The dual edge is clear: something that knows you this well can be an angel on your shoulder, or it can exploit and manipulate you. Amodei connects this directly to why Anthropic opposes ad-based models: “You’re not paying for the product; you’re the product.”
Predicting the Future for Free
Amodei closes with a meta-observation that’s worth sitting with:
“You can predict the future for free just by saying ‘well it stands to reason that…’ The right combination of a few empirical observations with thinking from first principles can allow you to predict the future in ways that are publicly available, anyone should be able to do, but that happen surprisingly rarely.”
The temptation, he says, is always to believe “that can’t happen, it would be too weird, it would be too big a change.” Over ten years, he’s watched this pattern repeat: simple extrapolation leads to counterintuitive conclusions that almost no one believes, and then those conclusions happen anyway.
Afterthoughts
This conversation works because Kamath refuses to play the deferential interviewer. His “rich people criticizing capitalism” challenge is the sharpest framing of the AI safety credibility problem to date, and Amodei’s systematic response, listing concrete actions rather than retreating to principles, is his most thorough public defense of Anthropic’s sincerity.
- The Claude One revelation is the standout detail. Anthropic had a working chatbot before ChatGPT launched and deliberately suppressed it. Amodei’s claim that this cost them the consumer AI lead is plausible and, if true, represents the kind of costly signal that’s hard to fake.
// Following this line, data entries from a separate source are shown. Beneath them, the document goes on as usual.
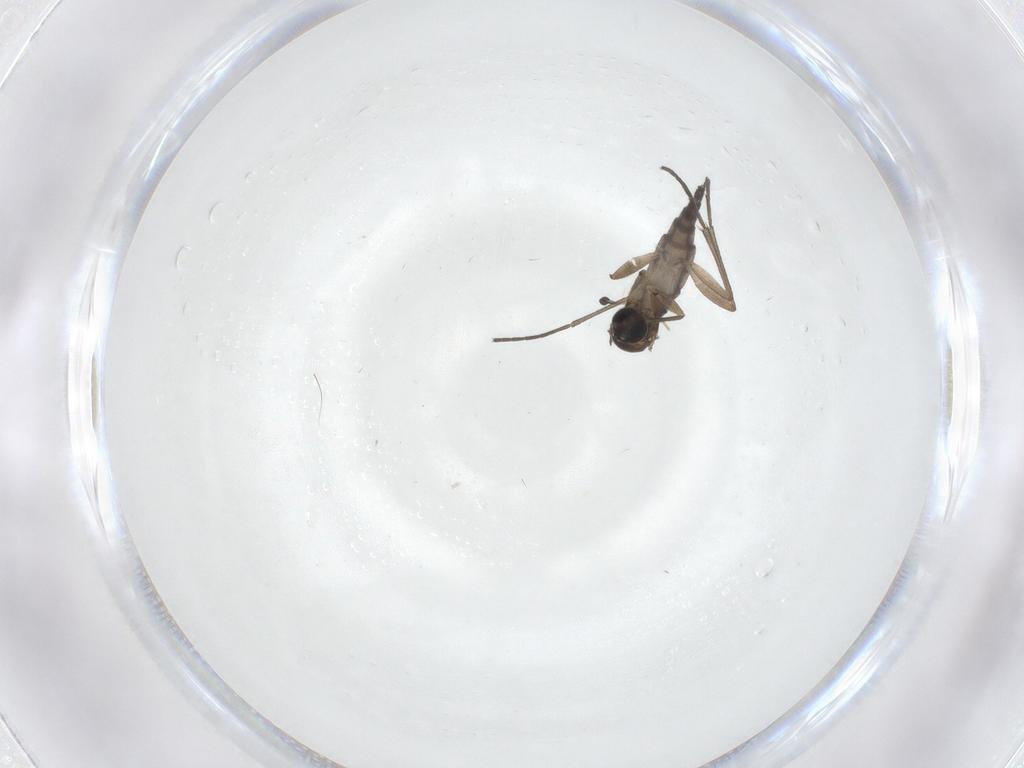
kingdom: Animalia
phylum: Arthropoda
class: Insecta
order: Diptera
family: Sciaridae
- On AI consciousness, Amodei is positioned further out than any peer. Not just acknowledging the possibility but implementing concrete interventions (the quit button) and predicting that models “will be conscious” under most reasonable definitions. This is a CEO making a philosophical commitment that could have regulatory implications down the road.
- The career advice deserves attention for its internal tension. He tells young Indians that coding is dying while sitting in Bangalore, a city built on coding services, promoting an API business that depends on developers. The honesty is admirable; the strategic contradiction is real.
- His Amdahl’s Law framing is the most useful takeaway for anyone trying to position themselves professionally: figure out which component of your work AI cannot yet accelerate, because that component is about to become your primary source of value.